Huddersfield’s International Institute for Accelerator Applications has developed the world’s first ns-FFAG accelerator (EMMA) and has demonstrated the applications of the advanced particle accelerator technology involved.
The Institute has demonstrated the feasibility of compact, reliable and affordable proton machines for cancer therapy, radioisotope production and muon and neutron production, offering UK industry a technological lead in a potentially enormous international market. The Institute has strong connections with major accelerator facilities around the world, including the Large Hadron Collider (LHC) in Geneva and the European Spallation Source (ESS) in Lund.
Research carried out at Huddersfield helped to establish a scientific and political case for the construction of the €1.5 billion European Spallation Source in Lund.
Innovative compact particle accelerators
The development of EMMA as part of the £7.5million Research Councils UK (RCUK)-funded International CONFORM project, brings together the fixed field and high duty cycle of a cyclotron with the strong focussing of a synchrotron, using magnets whose fields vary with position but not with time. In a conventional FFAG the beam optics does not change during acceleration, constraining the form of the field. Relaxing this constraint in EMMA enables simpler magnets and a smaller beam pipe to be deployed.
This discovery has allowed the development of cheap, simple and compact proton machines with simple magnets and low losses. Potential applications include proton and charged ion radiotherapy, medical isotope production and the production of muons and neutrons for boron neutron capture therapy.
Making a case for the European Spallation Source (ESS)

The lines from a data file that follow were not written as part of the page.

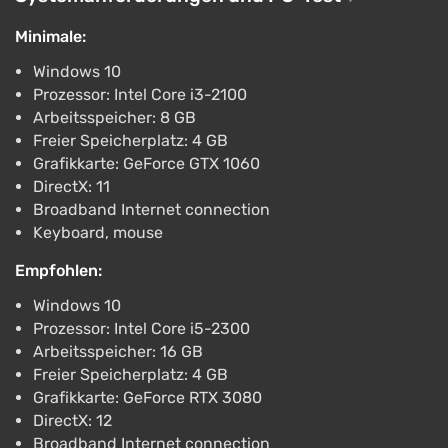
€8.99
Minimale:
Epic Games Store
2.9
1 Bewertung
Windows 10
Prop Sumo / Steam AUTO / RU + WORLD
Prozessor: Intel Core i3-2100
Arbeitsspeicher: 8 GB
€2.05
€2
-1%
Freier Speicherplatz: 4 GB
PC
Grafikkarte: GeForce GTX 1060
ggsel
4.2
457 Bewertungen
Unterstützung bei VGTimes
DirectX: 11
Broadband Internet connection
Prop Sumo * STEAM RU*KZ*UA*CIS
Keyboard, mouse
€2.07
Empfohlen:
PC
ggsel
4.2
457 Bewertungen
Windows 10
Unterstützung bei VGTimes
Prozessor: Intel Core i5-2300
Arbeitsspeicher: 16 GB
Freier Speicherplatz: 4 GB
Grafikkarte: GeForce RTX 3080
DirectX: 12
Broadband Internet connection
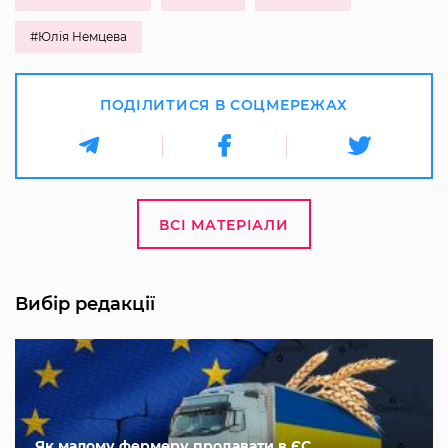
#Юлія Немцева
ПОДІЛИТИСЯ В СОЦМЕРЕЖАХ
ВСІ МАТЕРІАЛИ
Вибір редакції
Як малому фермеру продавати в ЄС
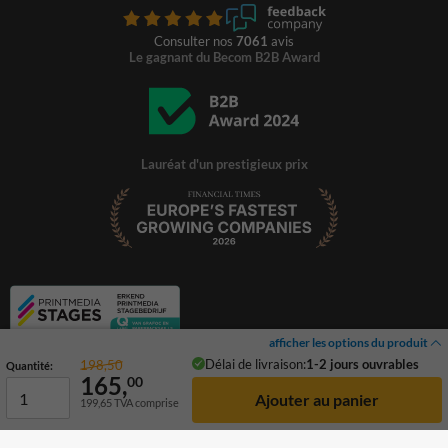
Consulter nos
7061
avis
Le gagnant du Becom B2B Award
Lauréat d'un prestigieux prix
afficher les options du produit
Délai de livraison:
1-2 jours ouvrables
198,50
Quantité:
165,
00
199,65
TVA comprise
© 2026 TrafficSupply. Tous droits réservés.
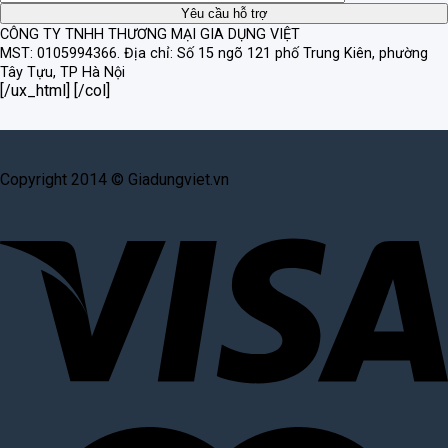
CÔNG TY TNHH THƯƠNG MẠI GIA DỤNG VIỆT
MST: 0105994366.
Địa chỉ: Số 15 ngõ 121 phố Trung Kiên, phường
Tây Tựu, TP Hà Nội
[/ux_html] [/col]
Copyright 2014 © Giadungviet.vn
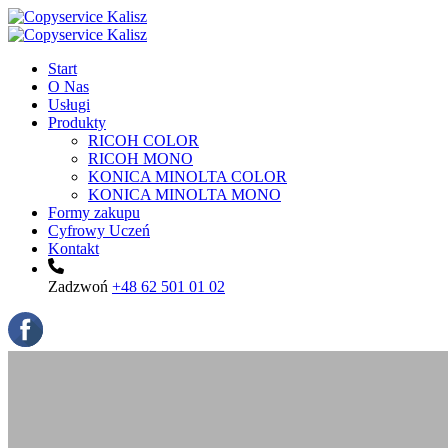
Start
O Nas
Usługi
Produkty
RICOH COLOR
RICOH MONO
KONICA MINOLTA COLOR
KONICA MINOLTA MONO
Formy zakupu
Cyfrowy Uczeń
Kontakt
Zadzwoń
+48 62 501 01 02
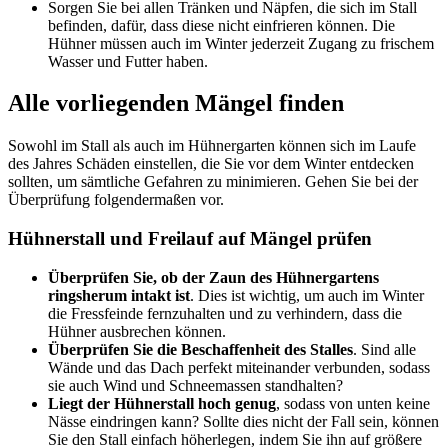
Sorgen Sie bei allen Tränken und Näpfen, die sich im Stall
befinden, dafür, dass diese nicht einfrieren können. Die
Hühner müssen auch im Winter jederzeit Zugang zu frischem
Wasser und Futter haben.
Alle vorliegenden Mängel finden
Sowohl im Stall als auch im Hühnergarten können sich im Laufe
des Jahres Schäden einstellen, die Sie vor dem Winter entdecken
sollten, um sämtliche Gefahren zu minimieren. Gehen Sie bei der
Überprüfung folgendermaßen vor.
Hühnerstall und Freilauf auf Mängel prüfen
Überprüfen Sie, ob der Zaun des Hühnergartens
ringsherum intakt ist
. Dies ist wichtig, um auch im Winter
die Fressfeinde fernzuhalten und zu verhindern, dass die
Hühner ausbrechen können.
Überprüfen Sie die Beschaffenheit des Stalles
. Sind alle
Wände und das Dach perfekt miteinander verbunden, sodass
sie auch Wind und Schneemassen standhalten?
Liegt der Hühnerstall hoch genug
, sodass von unten keine
Nässe eindringen kann? Sollte dies nicht der Fall sein, können
Sie den Stall einfach höherlegen, indem Sie ihn auf größere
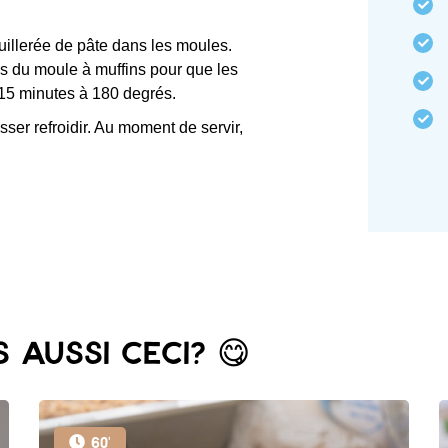
illerée de pâte dans les moules.
ds du moule à muffins pour que les
 15 minutes à 180 degrés.
isser refroidir. Au moment de servir,
 aussi ceci? 😋
60'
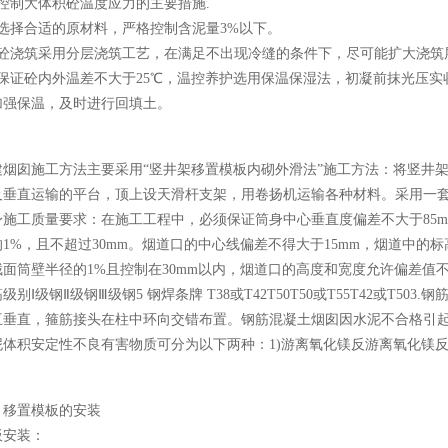
制大体积砼温度应力的主要措施.
择合适的原材料，严格控制含泥量3%以下。
浇筑采用分层浇筑工艺，在满足不出现冷缝的条件下，尽可能扩大浇筑
证砼内外温差不大于25℃，温控养护选用保温保湿法，初凝前抹光压实收
加强保温，及时进行回填土。
建烟囱施工方法主要采用“竖井架移置模板内砌外滑法”施工方法：将竖井
及垂直运输的平台，顶上设天滑杆支架，用卷扬机运输各种材料。采用一
工质量要求：在施工工程中，必须保证筒身中心垂直度偏差不大于85mm
1%，且不超过30mm。烟道口的中心线偏差不得大于15mm，烟道中的
面筒壁半径的1%且控制在30mm以内，烟道口的高度和宽度允许偏差值不得大
级别Ⅰ级钢Ⅱ级钢Ⅲ级钢5 钢焊条牌 T38或T42T50T50或T55T42或T
垂直，箍筋接头在柱中环向交错布置。钢筋混凝土烟囱因水泥不合格引起构件
体积安定性不良有害物质可分为以下两种：1)游离氧化镁反游离氧化镁反速度
置模板的安装
安装：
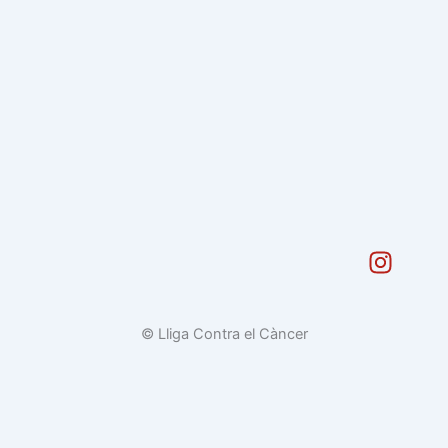
I
n
s
t
© Lliga Contra el Càncer
a
g
r
a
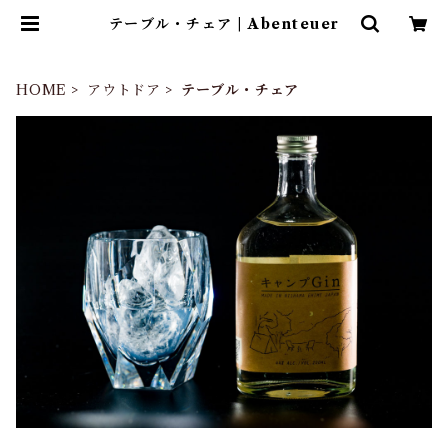
テーブル・チェア | Abenteuer
HOME
アウトドア
テーブル・チェア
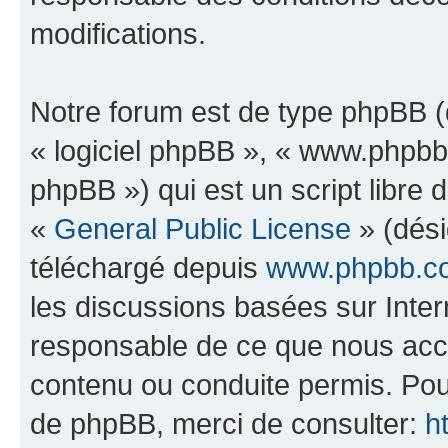
modifications.
Notre forum est de type phpBB (dé
« logiciel phpBB », « www.phpb
phpBB ») qui est un script libre 
«
General Public License
» (dési
téléchargé depuis
www.phpbb.c
les discussions basées sur Inte
responsable de ce que nous ac
contenu ou conduite permis. Pou
de phpBB, merci de consulter:
h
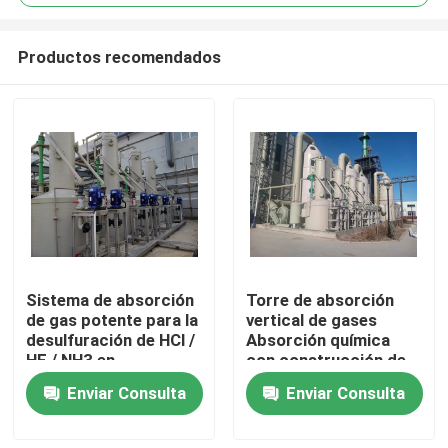
Productos recomendados
Sistema de absorción
Torre de absorción
Hogar
de gas potente para la
vertical de gases
desulfuración de HCl /
Absorción química
HF / NH3 en
con construcción de
Productos
aplicaciones
hormigón polimérico y
Enviar Consulta
Enviar Consulta
industriales
velocidad de entrada
de aire de 12-20 m/s
Sobre nosotros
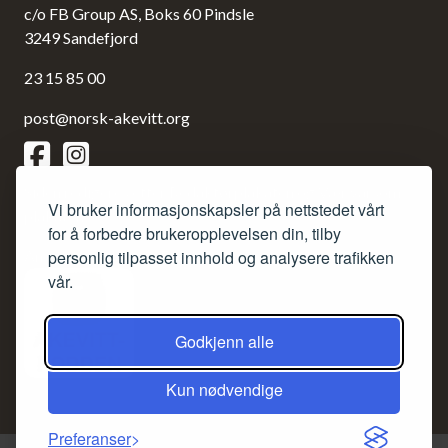
c/o FB Group AS, Boks 60 Pindsle
3249 Sandefjord
23 15 85 00
post@norsk-akevitt.org
Siden redigeres etter Redaktørplakaten og Vær varsom-
Vi bruker informasjonskapsler på nettstedet vårt
plakaten.
for å forbedre brukeropplevelsen din, tilby
Ansvarlig redaktør: Frank Bruun.
personlig tilpasset innhold og analysere trafikken
vår.
Godkjenn alle
Kun nødvendige
Preferanser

Huddersfield was the only UK higher education institute to participate in the European Spallation Source Preparatory Phase Project. The research carried out within the Institute played a major role in the project, which ran from 2008-2010 and led to the multinational decision to build ESS in Lund; Sweden.
Huddersfield’s original involvement with neutron instrumentation and general neutronics has evolved to include the design of the target, evaluation of induced radiation in the accelerator, and the accelerator itself.

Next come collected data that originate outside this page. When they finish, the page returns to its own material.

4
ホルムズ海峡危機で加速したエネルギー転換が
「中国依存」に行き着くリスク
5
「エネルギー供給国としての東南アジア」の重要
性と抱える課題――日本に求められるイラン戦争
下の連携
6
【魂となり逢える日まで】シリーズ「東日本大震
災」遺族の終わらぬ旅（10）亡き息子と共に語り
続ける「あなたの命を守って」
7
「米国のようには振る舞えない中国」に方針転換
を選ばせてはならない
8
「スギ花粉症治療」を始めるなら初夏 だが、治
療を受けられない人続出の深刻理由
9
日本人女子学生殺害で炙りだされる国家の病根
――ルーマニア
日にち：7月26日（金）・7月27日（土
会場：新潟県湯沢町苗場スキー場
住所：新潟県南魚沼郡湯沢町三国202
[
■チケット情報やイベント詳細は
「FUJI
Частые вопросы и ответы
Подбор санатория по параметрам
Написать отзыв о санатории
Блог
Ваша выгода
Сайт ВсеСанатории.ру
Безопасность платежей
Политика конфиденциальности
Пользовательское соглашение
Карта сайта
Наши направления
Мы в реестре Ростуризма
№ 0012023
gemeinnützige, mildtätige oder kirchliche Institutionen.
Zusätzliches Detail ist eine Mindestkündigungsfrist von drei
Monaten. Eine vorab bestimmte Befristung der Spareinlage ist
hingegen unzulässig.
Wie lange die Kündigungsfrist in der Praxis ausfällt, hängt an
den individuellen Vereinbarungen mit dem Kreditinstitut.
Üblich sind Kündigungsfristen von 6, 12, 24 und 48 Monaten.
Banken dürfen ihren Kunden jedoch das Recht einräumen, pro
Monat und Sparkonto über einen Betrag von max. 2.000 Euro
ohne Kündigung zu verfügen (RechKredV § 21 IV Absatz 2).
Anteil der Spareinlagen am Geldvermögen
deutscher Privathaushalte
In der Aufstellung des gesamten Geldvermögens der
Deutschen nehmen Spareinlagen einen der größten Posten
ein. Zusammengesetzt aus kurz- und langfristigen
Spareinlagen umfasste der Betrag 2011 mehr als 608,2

Nuclear power currently provides 20% of our electricity, yet within 15 years most of the UK’s nuclear power stations will have closed. Although the support for nuclear power has been gradually increasing in the UK over the last ten years, there are still concerns over safety and of toxic waste storage. To address these issues, researchers at Huddersfield have been exploring the potential of an innovatively designed Accelerator Driven Subcritical Reactor based on thorium.
Through this research they have shown that thorium can provide an alternative form of nuclear energy. It is more abundant, safer, has a much smaller problem with legacy radioactive waste, and is proliferation resistant.
Siemens AG has awarded the International Institute for accelerator Applications the status of Siemens Official Technology Partner in recognition of on-going innovative research, including the work on alleviating the global drought of medical radioisotope 99mTc by exploring low energy proton accelerator production of this and alternative radioisotopes.
This demonstrates the potential of local hospital based radioisotope production and presents new industrial routes for achieving reliable production and deployment of medical radioisotopes.